◆ TEXT SEGMENT
AS one of the fundamental tasks in computer vision, object detection is widely used in face detection, object tracking, image segmentation, and autonomous driving [1]. The objective is to localize and classify specific objects in an image, accurately find all the objects of interest, and locate the position with a rectangular bounding box [2,3]. In recent years, in the field of computer vision, there has been a growing focus on designing deeper networks to extract valuable feature information, resulting in improved performance [4,5,6,7,8]. However, due to the vast number of parameters in these models, they often consume a significant amount of computational resources. For example, Khan [9] proposed an end-to-end scale-invariant head detection framework by modeling a set of specialized scale-specific convolutional neural networks with different receptive fields to handle scale variations. Wang [10] introduced a pyramid structure into the transformer framework, using a progressive shrinking strategy to control the scale of feature maps. While these models demonstrate outstanding detection accuracy, they heavily rely on powerful GPUs to achieve rapid detection speed [11]. This poses a significant challenge in achieving a balance between accuracy and inference speed on mobile devices with limited computational resources [12,13,14]. Currently, detection models based on deep learning often use complex network architectures to extract valuable feature information. Although such models have a high detection accuracy, they usually rely on powerful graphics processing units (GPUs) to achieve a fast detection speed [15]. With the rapid development of technologies such as smartphones, drones, and unmanned vehicles, implementing neural networks in parallel on devices with limited storage and computing power is becoming an urgent need. Under computing power and storage space constraints, lightweight real-time networks have become popular research topics related to the application of deep learning in embedded applications [16].

◆ THE DATA
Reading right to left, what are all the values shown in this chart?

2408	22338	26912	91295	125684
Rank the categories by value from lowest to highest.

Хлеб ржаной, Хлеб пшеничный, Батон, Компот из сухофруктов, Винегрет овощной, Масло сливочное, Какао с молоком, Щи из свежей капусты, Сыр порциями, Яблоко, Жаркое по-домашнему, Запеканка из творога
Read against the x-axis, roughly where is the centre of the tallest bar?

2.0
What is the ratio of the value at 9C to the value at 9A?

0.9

* * *

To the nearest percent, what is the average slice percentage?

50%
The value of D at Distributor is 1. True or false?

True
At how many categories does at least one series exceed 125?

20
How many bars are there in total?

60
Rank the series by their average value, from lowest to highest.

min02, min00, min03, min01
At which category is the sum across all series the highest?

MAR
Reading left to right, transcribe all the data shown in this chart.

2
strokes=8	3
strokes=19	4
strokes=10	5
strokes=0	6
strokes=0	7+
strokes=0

==

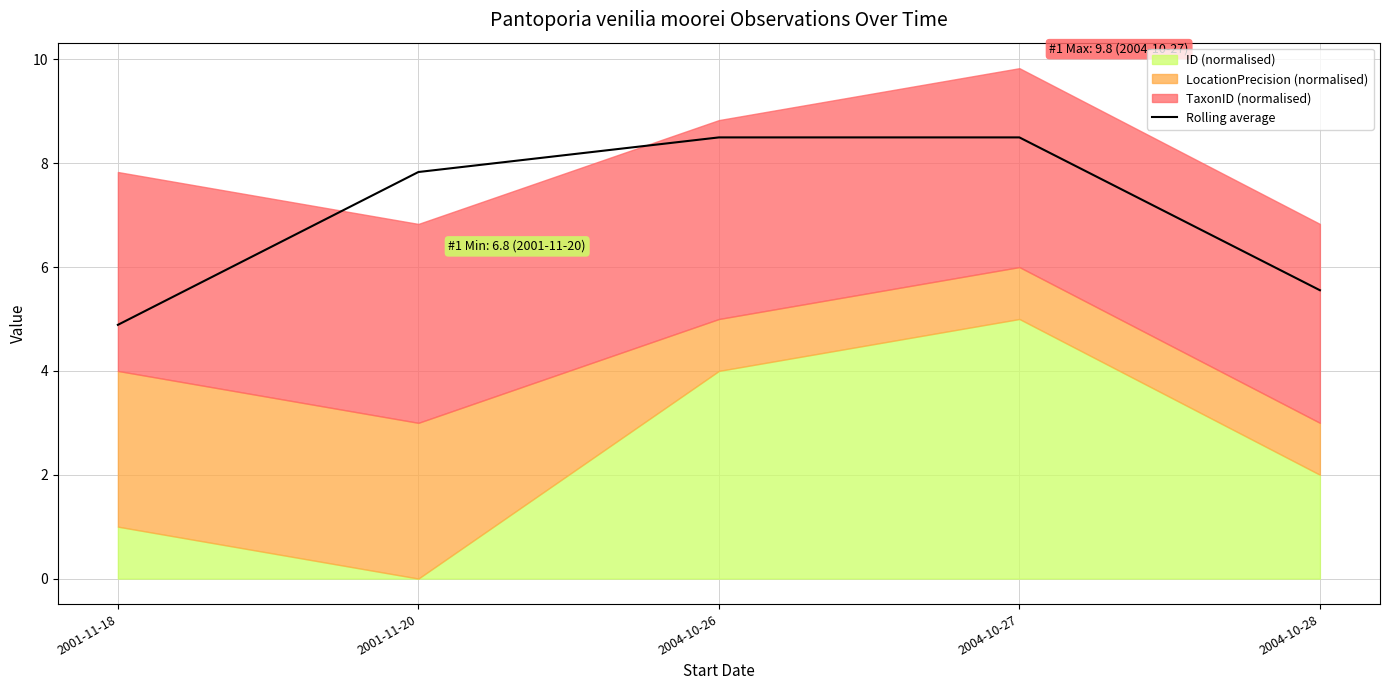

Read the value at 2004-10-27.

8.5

◆ QUESTIONS ON THE MATERIAL
1. In the passage on object detection, what did Wang introduce into the transformer framework?
2. Resume the passage on object detection right after its final sentence.
The rows have nothing to do with this work.

◆ WRITTEN ANSWERS
1. A pyramid structure, with a progressive shrinking strategy to control the scale of feature maps.

2.
Recently, some researchers have reduced the number of parameters and model size of the network by optimizing the network structure, such as SqueezeNet, MobileNetv1-v3 [17,18,19], ShuffleNetv1-v2 [20,21], Xception [22], MixNet [23], EfficientNet [24], etc. The MobileNet series methods replace the traditional convolution by using depth-wise separable convolutions, thus achieving a result similar to that of standard convolution but greatly reducing the number of model calculations and parameters. The ShuffleNet series networks use group convolution to reduce the number of model parameters and apply channel shuffling to reorganize the feature maps generated by group convolution. Other researchers have proposed regression-based one-stage object detectors, such as SSD [25], YOLOv1-v4 [26,27,28,29], RetinaNet [30], MimicDet [31], etc. Instead of taking two shots, as in the RCNN series, one-stage detectors predict the target location and category information directly from a network without region propositions. Based on the regression concept of YOLOv1, SSD uses predefined boxes of different scales and aspect ratios for prediction and extracts feature maps of different scales for detection. Although the SSD accuracy is better than that of YOLOv1, SSD does not perform well in small object detection. YOLOv3 uses the Darknet backbone network to mine high-level semantic information, which greatly improves the classification performance. A similar feature pyramid network is used for feature fusion to enhance the accuracy of small target detection. Since a large number of easily classified negative samples in the training phase can lead to model degradation, RetinaNet proposes focal loss based on standard cross-entropy loss to eliminate category imbalance effectively, similar to a kind of hard sample mining. To improve the accuracy of the one-stage detector, MimicDet uses the features generated by a two-stage detector to train the one-stage detector in the training phase. However, in the inference phase.

MimicDet uses a one-stage method directly for prediction to ensure that the detection speed is relatively fast. The YOLO series methods achieve an excellent balance between accuracy and speed and have become widely used for target detection in actual scenarios. Nevertheless, YOLO models have a complex network structure and a large number of network parameters, so they require vast computing resources and considerable storage space when used in embedded devices. However, the high computational cost limits the ability of YOLO models to perform multiple tasks that require real-time performance on computationally limited platforms [32]. To reduce the occupation of computing resources, lightweight YOLO methods require fewer parameters and improve the detection speed by applying a smaller feature extraction network, such as the latest YOLOv4-Tiny [33]. Therefore, when performing object detection on embedded devices, improving the detection accuracy while achieving real-time performance is a significant problem to be solved.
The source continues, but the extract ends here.